Originally Posted by chicagowhitesox1
I read two books about him. I can't recall the names of them but both were very good books. Apparently Robinson wasn't as well liked as some may think. If I recall correctly, Robinson got along more with his white teammates than he did with Campanella and Newcombe. I know the book touched on this so i'm not sure how much Robinson didn't get along with his black teammates. But I always thought it was kind of a shame that they hand picked Robinson for this honor instead of Josh Gibson or Satchel Paige. I feel baseball did a great thing in finally letting blacks into baseball but I always felt they snubbed alot of people by how they chose. I realize they chose Robinson because he had the strength and courage and smarts to take the namecalling but these other guys like Gibson and Paige had been busting their tails off for years and to not get chosen to be the first black mlb player because they weren't smart or level headed enough is disrespectful in it's own way.
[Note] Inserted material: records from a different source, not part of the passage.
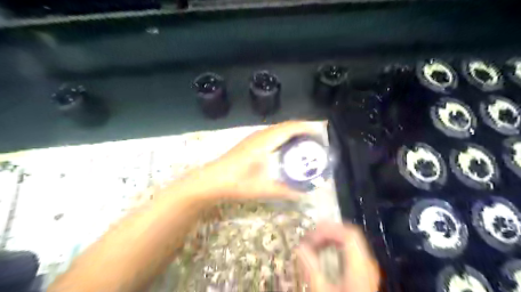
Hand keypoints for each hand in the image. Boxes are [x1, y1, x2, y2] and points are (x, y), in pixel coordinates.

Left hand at [201, 121, 317, 200]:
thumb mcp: (264, 189)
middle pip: (286, 126)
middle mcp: (261, 135)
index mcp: (266, 141)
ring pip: (278, 129)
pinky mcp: (250, 142)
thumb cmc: (237, 182)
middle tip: (316, 141)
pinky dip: (283, 137)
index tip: (320, 135)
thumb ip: (286, 191)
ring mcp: (254, 137)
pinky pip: (272, 134)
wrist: (212, 180)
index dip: (307, 128)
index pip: (291, 127)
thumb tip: (304, 195)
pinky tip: (286, 148)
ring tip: (305, 143)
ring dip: (292, 132)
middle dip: (303, 130)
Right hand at [295, 221, 381, 291]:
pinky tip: (325, 253)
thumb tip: (299, 247)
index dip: (328, 230)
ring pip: (351, 241)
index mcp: (359, 266)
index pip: (347, 234)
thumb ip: (310, 267)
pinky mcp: (364, 272)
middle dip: (328, 231)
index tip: (309, 237)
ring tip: (314, 242)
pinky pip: (351, 250)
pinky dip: (337, 246)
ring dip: (332, 238)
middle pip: (350, 234)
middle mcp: (367, 262)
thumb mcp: (322, 290)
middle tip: (309, 236)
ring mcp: (368, 267)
Perhaps it was. However, the overall goal was to integrate baseball permanently for the foreseeable future. In order to do that, it was necessary to demonstrate to those within the sport and the much larger and more influential multitudes outside of it, many of whose only information about Blacks consisted of racist propaganda, that the American pastime would only be enhanced by the skills of these wonderful Black ballplayers.
Incidents created by frustrated and angry responses to the type of race-baiting and abuse that went on would have only served to undermine this objective by giving ammunition to the vocal opponents of integration in any arena; the reason why Blacks and Whites needed to be separate "for their own good". To be successful long term instead of just one big splash, it needed to be as smooth a transition as possible and that was always going to fall on the shoulders of whichever Black player came first.
Skill was important but not as important as mental and emotional makeup and disposition.